3 Rekomendasi Tempat Wisata Paling Hits Kota Makassar

0 Comments


1. Pantai Losari

Mampir ke pantai yang berada di Jalan Penghibur ini sudah menjadi kegiatan wajib bagi setiap pengunjung yang datang ke Makassar. Tempat wisata andalan ini memiliki keunikan tersendiri. Pantai pada umumnya dikenal dengan pasirnya, Pantai Losari ini uniknya tidak memiliki pasir.

Jika kamu datang, Kamu akan menemui beton di tepiannya. Tidak memiliki pasir bukan berarti pantai ini tak layak dikunjungi, ada banyak hal lain yang menarik dari tempat wisata ini. Di pantai ini, Anda bisa melakukan banyak hal yang menyenangkan seperti memancing, bersepeda air atau banana boat, berlayar dengan perahu dan masih banyak lagi.

Tersedia berbagai sajian kuliner khas Makassar yang bisa Anda nikmati di sini, mulai dari pisang epe, coto, sop konro sampai dengan es pallu butung. Tempat wisata di Makassar ini selalu ramai dikunjungi setiap hari terutama saat akhir pekan. Pada pagi hari, banyak yang menjadikannya sebagai lintasan jogging, sedangkan pada sore hari, banyak yang menunggu momen matahari terbenam untuk berfoto sambil berwisata kuliner di sini.

2. Benteng Rotterdam

Benteng Rotterdam atau yang sering disebut Fort Rotterdam ini berada tidak jauh dari kawasan Pantai Losari. Benteng ini adalah salah satu peninggalan sejarah Kerajaan Gowa-Tallo yang dibangun pada tahun 1545 oleh raja ke-9. Pada mulanya benteng ini dibangun dengan menggunakan campuran dari tanah liat dan putih telur, sampai kemudian bangunan disempurnakan oleh raja ke-14.

Jika dilihat dari atas, bentuk benteng ini berbentuk seperti seekor penyu yang sedang merangkak ke arah laut. Penyu dipilih karena hewan ini dapat hidup di air dan di darat, hal ini sebanding dengan Keajaan Gowa-Tallo yang berjaya di lautan maupun daratan.

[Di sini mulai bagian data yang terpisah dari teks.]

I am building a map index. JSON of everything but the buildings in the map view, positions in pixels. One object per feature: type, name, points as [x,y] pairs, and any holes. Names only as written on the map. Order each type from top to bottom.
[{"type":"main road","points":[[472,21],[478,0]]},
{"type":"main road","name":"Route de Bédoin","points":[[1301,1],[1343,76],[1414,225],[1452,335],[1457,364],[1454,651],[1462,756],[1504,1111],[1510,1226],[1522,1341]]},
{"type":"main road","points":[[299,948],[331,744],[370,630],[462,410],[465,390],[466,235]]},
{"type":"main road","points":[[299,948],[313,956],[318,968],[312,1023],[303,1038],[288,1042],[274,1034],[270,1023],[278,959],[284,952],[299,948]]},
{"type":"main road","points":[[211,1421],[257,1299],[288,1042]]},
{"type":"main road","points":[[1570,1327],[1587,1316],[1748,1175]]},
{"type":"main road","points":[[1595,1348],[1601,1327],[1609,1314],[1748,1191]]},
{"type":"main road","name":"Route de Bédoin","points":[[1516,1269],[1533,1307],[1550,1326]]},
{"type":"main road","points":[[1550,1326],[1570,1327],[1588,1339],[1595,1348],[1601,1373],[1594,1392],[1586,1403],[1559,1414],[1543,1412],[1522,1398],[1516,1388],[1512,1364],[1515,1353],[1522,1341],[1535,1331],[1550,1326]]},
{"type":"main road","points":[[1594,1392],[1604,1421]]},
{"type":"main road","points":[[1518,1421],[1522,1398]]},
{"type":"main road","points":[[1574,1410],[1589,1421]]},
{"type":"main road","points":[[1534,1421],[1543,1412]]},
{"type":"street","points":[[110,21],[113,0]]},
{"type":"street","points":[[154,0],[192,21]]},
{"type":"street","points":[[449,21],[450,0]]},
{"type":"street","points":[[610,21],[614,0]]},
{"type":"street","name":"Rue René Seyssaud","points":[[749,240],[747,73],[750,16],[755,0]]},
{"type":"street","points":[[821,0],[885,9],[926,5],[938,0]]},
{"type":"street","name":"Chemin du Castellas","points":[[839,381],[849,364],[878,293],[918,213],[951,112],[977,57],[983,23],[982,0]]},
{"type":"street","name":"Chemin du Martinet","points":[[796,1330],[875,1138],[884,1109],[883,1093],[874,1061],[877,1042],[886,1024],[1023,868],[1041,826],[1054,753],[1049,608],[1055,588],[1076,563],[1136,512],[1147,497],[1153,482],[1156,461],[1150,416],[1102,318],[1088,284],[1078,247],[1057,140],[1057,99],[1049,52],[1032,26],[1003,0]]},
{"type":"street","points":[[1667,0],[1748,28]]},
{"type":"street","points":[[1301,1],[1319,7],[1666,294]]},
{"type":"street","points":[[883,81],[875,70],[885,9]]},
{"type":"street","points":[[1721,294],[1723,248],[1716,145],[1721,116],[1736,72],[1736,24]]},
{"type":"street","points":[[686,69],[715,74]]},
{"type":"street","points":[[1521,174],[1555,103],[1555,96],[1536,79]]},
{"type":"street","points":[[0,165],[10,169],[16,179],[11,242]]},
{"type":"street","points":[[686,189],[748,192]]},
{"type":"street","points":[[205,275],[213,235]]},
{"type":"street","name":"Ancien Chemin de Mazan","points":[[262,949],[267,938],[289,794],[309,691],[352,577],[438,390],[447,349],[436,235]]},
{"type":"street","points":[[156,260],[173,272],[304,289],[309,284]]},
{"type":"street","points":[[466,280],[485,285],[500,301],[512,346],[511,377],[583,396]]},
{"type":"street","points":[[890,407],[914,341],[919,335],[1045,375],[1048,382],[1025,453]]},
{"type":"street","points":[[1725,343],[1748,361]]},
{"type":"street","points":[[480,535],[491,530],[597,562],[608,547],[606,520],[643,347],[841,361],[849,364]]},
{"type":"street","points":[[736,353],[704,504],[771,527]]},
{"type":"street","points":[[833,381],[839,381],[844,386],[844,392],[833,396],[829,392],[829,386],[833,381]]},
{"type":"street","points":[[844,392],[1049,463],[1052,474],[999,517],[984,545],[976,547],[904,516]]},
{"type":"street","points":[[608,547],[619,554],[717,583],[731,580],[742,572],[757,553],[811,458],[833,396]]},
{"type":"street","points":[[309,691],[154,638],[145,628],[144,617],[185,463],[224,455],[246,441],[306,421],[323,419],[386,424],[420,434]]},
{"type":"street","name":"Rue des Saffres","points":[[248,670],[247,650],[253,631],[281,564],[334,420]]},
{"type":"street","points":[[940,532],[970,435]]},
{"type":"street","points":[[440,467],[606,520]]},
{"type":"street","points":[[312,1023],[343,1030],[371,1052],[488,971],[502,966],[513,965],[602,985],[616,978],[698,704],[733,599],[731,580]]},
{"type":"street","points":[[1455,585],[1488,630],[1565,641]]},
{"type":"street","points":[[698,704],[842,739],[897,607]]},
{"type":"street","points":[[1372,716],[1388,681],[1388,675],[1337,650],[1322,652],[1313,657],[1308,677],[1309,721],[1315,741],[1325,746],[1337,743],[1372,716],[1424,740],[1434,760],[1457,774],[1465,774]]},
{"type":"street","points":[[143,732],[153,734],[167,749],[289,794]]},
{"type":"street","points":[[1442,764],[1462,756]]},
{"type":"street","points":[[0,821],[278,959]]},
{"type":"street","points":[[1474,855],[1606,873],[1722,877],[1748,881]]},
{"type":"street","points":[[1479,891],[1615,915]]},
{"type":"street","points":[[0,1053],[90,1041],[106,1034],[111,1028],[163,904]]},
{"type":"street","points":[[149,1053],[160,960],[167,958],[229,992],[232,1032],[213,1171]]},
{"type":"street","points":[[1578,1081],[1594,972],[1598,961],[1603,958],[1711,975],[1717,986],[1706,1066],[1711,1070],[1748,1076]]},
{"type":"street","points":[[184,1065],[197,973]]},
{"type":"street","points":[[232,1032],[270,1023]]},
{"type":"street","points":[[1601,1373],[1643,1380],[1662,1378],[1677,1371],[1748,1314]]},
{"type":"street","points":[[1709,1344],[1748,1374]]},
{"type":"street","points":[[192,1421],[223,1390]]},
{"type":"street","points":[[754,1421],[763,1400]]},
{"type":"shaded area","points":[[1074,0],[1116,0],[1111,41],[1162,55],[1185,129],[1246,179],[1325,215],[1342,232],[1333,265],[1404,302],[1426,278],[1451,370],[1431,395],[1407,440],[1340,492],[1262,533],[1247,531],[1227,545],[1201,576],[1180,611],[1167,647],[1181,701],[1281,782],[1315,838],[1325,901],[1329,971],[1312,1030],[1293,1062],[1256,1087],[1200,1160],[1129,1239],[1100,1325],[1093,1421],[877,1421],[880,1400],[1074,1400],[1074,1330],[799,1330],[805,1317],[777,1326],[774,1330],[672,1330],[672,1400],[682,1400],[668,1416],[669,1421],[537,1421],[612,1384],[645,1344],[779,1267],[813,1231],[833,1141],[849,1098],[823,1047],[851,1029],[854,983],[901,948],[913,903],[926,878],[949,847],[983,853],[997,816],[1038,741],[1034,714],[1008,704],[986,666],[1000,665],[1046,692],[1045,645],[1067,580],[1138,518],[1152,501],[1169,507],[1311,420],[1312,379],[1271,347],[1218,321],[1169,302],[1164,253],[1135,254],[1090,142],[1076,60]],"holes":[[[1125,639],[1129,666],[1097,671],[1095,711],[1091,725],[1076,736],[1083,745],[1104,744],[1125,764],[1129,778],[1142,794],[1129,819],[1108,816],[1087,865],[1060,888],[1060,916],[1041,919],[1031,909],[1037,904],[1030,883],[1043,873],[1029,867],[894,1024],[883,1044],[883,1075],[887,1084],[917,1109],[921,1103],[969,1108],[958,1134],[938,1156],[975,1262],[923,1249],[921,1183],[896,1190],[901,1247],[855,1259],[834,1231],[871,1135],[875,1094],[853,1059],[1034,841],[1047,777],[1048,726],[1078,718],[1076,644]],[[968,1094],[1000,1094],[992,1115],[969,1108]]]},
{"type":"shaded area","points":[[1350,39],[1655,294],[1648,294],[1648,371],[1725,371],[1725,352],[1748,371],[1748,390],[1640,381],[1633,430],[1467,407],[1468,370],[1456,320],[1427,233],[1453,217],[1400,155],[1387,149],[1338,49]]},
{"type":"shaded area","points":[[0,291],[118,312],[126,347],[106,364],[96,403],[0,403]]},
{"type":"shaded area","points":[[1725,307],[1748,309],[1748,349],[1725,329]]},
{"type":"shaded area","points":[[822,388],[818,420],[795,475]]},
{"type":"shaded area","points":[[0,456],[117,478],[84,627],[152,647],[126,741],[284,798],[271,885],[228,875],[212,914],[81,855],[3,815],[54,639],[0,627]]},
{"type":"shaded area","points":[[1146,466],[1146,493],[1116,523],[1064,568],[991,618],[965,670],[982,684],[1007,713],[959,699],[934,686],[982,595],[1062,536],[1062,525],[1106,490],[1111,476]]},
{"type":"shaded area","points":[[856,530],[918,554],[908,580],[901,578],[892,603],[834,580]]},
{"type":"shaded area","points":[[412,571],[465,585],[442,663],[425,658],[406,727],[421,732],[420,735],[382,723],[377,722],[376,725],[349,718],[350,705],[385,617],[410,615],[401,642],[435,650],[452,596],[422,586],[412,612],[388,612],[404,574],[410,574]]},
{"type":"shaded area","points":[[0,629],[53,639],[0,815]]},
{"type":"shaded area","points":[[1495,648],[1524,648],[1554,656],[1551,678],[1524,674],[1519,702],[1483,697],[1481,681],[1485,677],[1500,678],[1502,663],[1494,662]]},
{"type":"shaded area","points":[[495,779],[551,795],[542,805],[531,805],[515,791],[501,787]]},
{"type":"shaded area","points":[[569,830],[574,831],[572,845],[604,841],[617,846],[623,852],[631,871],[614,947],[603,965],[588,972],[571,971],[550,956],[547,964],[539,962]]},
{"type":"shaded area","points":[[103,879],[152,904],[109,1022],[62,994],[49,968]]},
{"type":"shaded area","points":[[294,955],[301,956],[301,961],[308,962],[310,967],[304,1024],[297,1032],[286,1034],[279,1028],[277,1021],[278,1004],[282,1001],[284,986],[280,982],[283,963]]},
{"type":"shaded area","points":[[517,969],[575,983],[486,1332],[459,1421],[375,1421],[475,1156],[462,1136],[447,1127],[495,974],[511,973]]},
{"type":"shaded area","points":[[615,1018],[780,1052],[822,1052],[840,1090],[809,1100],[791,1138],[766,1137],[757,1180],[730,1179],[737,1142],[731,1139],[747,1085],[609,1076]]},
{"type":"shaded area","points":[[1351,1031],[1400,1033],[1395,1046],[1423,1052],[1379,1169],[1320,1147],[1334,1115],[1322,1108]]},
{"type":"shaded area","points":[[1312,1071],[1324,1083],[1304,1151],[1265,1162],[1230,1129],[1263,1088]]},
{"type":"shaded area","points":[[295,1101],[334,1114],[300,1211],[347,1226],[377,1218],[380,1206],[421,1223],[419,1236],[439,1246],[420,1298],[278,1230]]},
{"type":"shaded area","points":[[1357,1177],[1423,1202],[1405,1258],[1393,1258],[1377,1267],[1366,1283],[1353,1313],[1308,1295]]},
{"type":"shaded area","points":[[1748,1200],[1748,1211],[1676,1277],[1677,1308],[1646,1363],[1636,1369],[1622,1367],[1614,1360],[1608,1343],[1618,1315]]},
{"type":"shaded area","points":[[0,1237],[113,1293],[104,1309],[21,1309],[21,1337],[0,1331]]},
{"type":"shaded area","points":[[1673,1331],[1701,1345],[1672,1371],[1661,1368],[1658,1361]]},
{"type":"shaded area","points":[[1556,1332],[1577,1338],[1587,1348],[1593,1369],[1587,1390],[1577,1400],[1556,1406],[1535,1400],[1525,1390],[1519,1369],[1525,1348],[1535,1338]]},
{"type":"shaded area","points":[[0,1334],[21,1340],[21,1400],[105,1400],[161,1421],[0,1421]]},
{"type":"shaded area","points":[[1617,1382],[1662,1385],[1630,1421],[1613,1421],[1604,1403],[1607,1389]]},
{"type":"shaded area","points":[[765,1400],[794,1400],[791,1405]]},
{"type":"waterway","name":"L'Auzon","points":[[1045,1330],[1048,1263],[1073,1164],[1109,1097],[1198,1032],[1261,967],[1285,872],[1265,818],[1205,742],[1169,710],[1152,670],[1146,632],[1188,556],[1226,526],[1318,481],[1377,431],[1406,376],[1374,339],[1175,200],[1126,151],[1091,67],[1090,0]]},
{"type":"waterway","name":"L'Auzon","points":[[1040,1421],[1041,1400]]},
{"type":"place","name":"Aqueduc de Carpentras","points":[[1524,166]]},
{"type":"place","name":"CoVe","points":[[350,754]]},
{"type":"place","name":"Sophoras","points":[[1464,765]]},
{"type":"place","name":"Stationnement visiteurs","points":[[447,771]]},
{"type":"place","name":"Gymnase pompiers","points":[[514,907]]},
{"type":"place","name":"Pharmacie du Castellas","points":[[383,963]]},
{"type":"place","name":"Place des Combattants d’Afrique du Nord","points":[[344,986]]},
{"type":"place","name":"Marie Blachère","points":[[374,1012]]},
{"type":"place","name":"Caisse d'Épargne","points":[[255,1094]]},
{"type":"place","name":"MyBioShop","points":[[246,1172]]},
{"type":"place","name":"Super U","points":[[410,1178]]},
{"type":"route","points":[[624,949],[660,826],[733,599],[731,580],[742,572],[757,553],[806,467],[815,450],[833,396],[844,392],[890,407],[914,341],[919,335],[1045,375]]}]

Nama pertama dari benteng ini yaitu ‘Benteng Ujungpandang’ sampai pada saat benteng ini jatuh ke tangan Belanda dan berganti nama menjadi Fort Rotterdam. Nama ini menjadi populer sampai sekarang. Pada msa Belanda, benteng ini digunakan sebagai tempat untuk penyimpanan rempah-rempah hasil rampasan dari Indonesia bagian timur.

Di dalam kompleks benteng, terdapat 13 bangunan dan lima buah menara dengan sebuah menara di pintu masuk, sedangkan empat buah menara lainnya ada di setiap sudut kawasan benteng. Terdapat juga sebuah museum yang disebut Museum La Galigo yang berisi koleksi benda-benda sisa kebesaran kerajaan dahulu. Selain itu, ada sebuah ruangan yang diyakini sebagai tempat pengasingan Pangeran Diponegoro.

3. Taman Nasional Bantimurung

Taman Nasional Bantimurung ini berlokasi di Kabupaten Maros atau sekitar 45 km dari pusat kota Makassar. Taman Nasional ini luasnya mencapai 43.750 hektar dengan wilayahnya yang melingkupi bukit kapur, air terjun dan goa.

Taman nasional ini pertama kali ditemukan oleh seorang ahli botani dari Inggris, bernama Alfred Russel Wallace. Saat itu, Wallace menyebut tempat ini sebagai kerajaan kupu-kupu karena disini terdapat sekitar 250 jenis kupu-kupu. Kupu-kupu memang dijadikan ikon bagi tempat wisata disini. Dari gerbang masuk Taman Nasional Bantimurung, terdapat sebuah patung kupu-kupu raksasa yang siap menyambut pengunjung yang datang.

Di sini, Anda bisa melihat berbagai jenis kupu-kupu mulai dari yang masih berupa ulat, kepompong sampai berubah menjadi kupu-kupu yang cantik. Ada juga koleksi kupu-kupu yang telah diawetkan. Hal seru lain yang bisa kamu lakukan adalah bermain flying fox, berenang di kolam yang telah disediakan, bermain di bawah air terjun atau menjelajahi goa yang ada di kawasan ini.